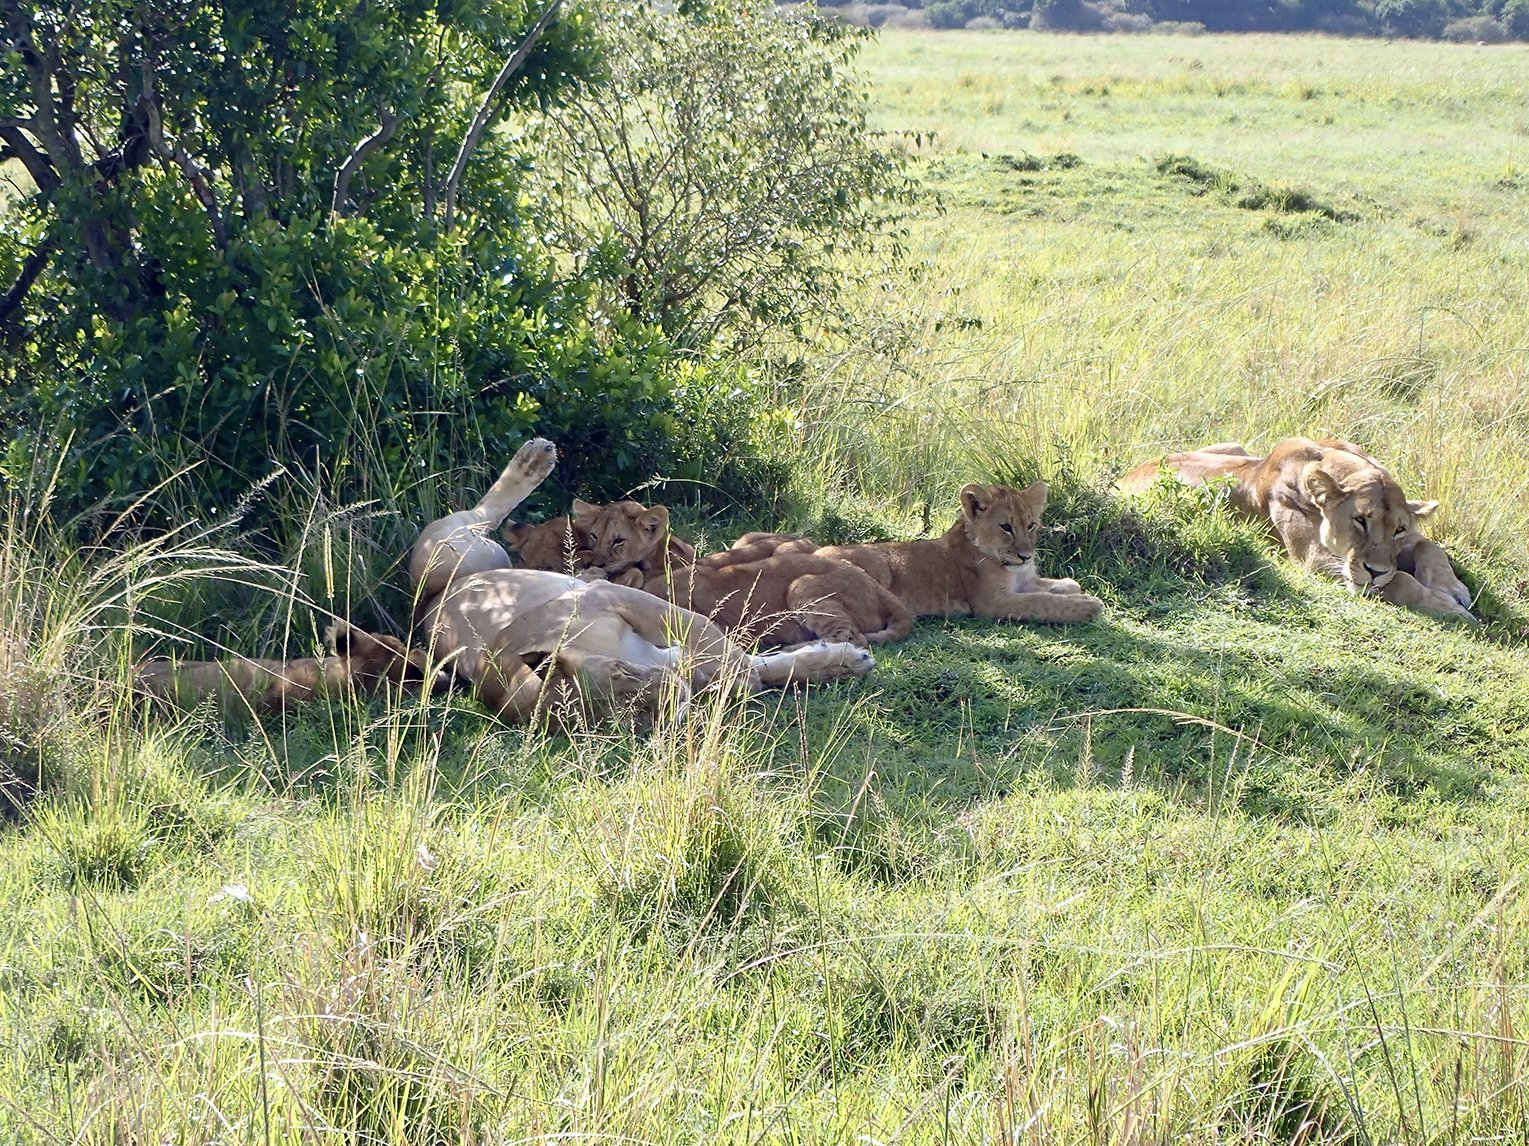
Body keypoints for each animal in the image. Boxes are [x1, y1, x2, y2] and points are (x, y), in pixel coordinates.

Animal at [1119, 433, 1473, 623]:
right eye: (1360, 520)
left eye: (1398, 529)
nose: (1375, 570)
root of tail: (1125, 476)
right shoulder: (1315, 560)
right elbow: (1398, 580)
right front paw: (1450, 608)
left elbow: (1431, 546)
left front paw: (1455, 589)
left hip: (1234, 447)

§ §

Brief: Return all of the lines above without alteration, minus the pictures.

Answer to this task:
Body keypoints for each animal in the image. Boxes are [x1, y1, x2, y2] and points are (x, y), in pixel coordinates.

Animal at [1119, 433, 1473, 623]:
right eye: (1360, 520)
left eye: (1398, 529)
nose: (1375, 570)
root of tail: (1125, 476)
right shoulder: (1315, 560)
right elbow: (1398, 580)
right front paw: (1450, 608)
left elbow: (1431, 546)
left front paw: (1455, 589)
left hip: (1234, 447)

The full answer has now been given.